Is Ventricular Tachycardia Always Regular?
No, ventricular tachycardia (VT) is not always regular, though it typically presents with regular R-R intervals in most cases. According to the European Society of Cardiology guidelines, VT may show "slight variation over several beats" in the R-R interval 1.
Characteristics of Ventricular Tachycardia
Regular vs. Irregular VT
- Typical presentation: Most VTs present as regular rhythms with consistent R-R intervals, particularly monomorphic VT
- Irregular variants: Some VTs can show variations in the R-R interval, particularly:
- During the initial 10-20 beats before stabilizing
- In specific subtypes of VT (polymorphic VT, torsades de pointes)
- In some rare cases of focal VT
ECG Findings in VT
- QRS morphology: Different from sinus rhythm, usually wide (≥0.12 seconds)
- Rate: 200-500 beats per minute in infants 1, typically 100-250 beats per minute in adults
- P waves: May show AV dissociation with sinus P waves continuing unrelated to VT, retrograde P waves, or no visible P waves 1
- R-R interval: Usually regular after initial stabilization, but may show "slight variation over several beats" 1
Types of VT with Irregular Patterns
Polymorphic VT/Torsades de Pointes:
- Characterized by continuously changing QRS morphology and irregular R-R intervals
- Associated with QT prolongation, electrolyte abnormalities, or structural heart disease
Irregular Monomorphic VT:
VT with Variable Block:
- Variable conduction ratios can create irregular ventricular responses
Clinical Implications of Regular vs.
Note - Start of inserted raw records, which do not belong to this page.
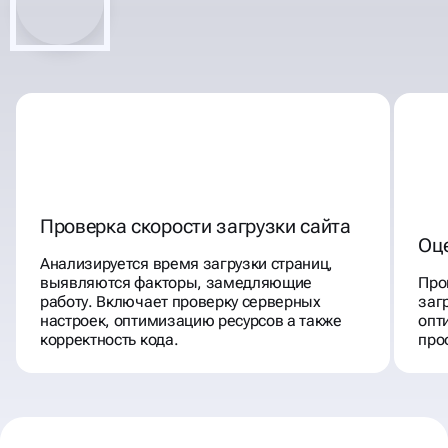
Проверка скорости загрузки сайта
Оц
Анализируется время загрузки страниц,
выявляются факторы, замедляющие
Про
работу. Включает проверку серверных
заг
настроек, оптимизацию ресурсов а также
опт
корректность кода.
про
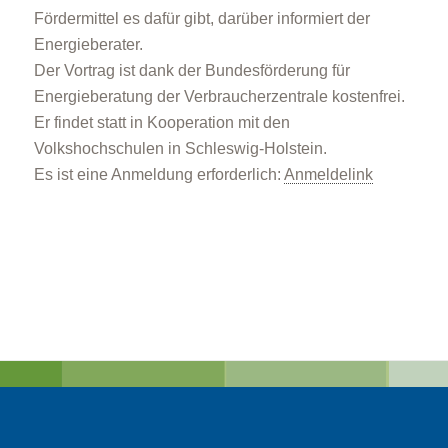
Fördermittel es dafür gibt, darüber informiert der
Energieberater.
Der Vortrag ist dank der Bundesförderung für
Energieberatung der Verbraucherzentrale kostenfrei.
Er findet statt in Kooperation mit den
Volkshochschulen in Schleswig-Holstein.
Es ist eine Anmeldung erforderlich:
Anmeldelink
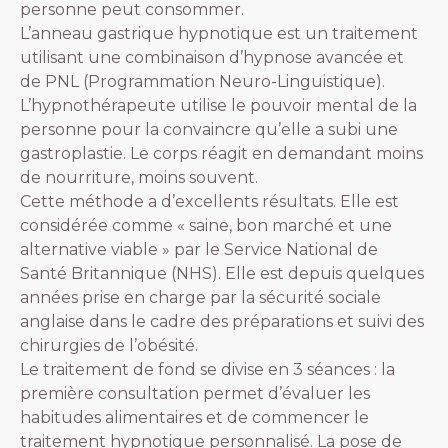
personne peut consommer.
L’anneau gastrique hypnotique est un traitement
utilisant une combinaison d’hypnose avancée et
de PNL (Programmation Neuro-Linguistique).
L’hypnothérapeute utilise le pouvoir mental de la
personne pour la convaincre qu’elle a subi une
gastroplastie. Le corps réagit en demandant moins
de nourriture, moins souvent.
Cette méthode a d’excellents résultats. Elle est
considérée comme « saine, bon marché et une
alternative viable » par le Service National de
Santé Britannique (NHS). Elle est depuis quelques
années prise en charge par la sécurité sociale
anglaise dans le cadre des préparations et suivi des
chirurgies de l’obésité.
Le traitement de fond se divise en 3 séances : la
première consultation permet d’évaluer les
habitudes alimentaires et de commencer le
traitement hypnotique personnalisé. La pose de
Irregular VT
The regularity of VT has important clinical implications:
- Response to therapy: Regular VT responds better to anti-tachycardia pacing (ATP) than irregular VT 4
- Spontaneous termination: Irregular VT is more likely to terminate spontaneously than regular VT 4
- Misdiagnosis risk: Irregular VT may be misdiagnosed as atrial fibrillation with aberrancy 3
- Prognosis: Both regular ("stable") and irregular VT carry significant mortality risk 5
Diagnostic Approach
When evaluating a wide-complex tachycardia:
Assess hemodynamic stability: Unstable patients should be presumed to have VT and receive immediate cardioversion 1
Obtain 12-lead ECG to evaluate:
- QRS width (≥0.12 seconds suggests VT)
- Presence of AV dissociation (strongly diagnostic of VT)
- QRS morphology (different from sinus rhythm suggests VT)
- Regularity of the rhythm
Key diagnostic features of VT:
- AV dissociation with ventricular rate faster than atrial rate
- Fusion complexes
- QRS concordance in precordial leads
- R-S interval >100 ms in any precordial lead
- Initial R wave in aVR
Treatment Considerations
Treatment should be guided by hemodynamic stability:
- Unstable patient: Immediate synchronized cardioversion
- Stable patient with regular VT: Consider anti-tachycardia pacing if ICD present, or pharmacological therapy
- Stable patient with irregular VT: May require direct cardioversion or antiarrhythmic medications as ATP is less effective 4
Remember that even "stable" VT is not benign and is associated with high mortality rates, potentially indicating a substrate capable of producing more malignant arrhythmias 5.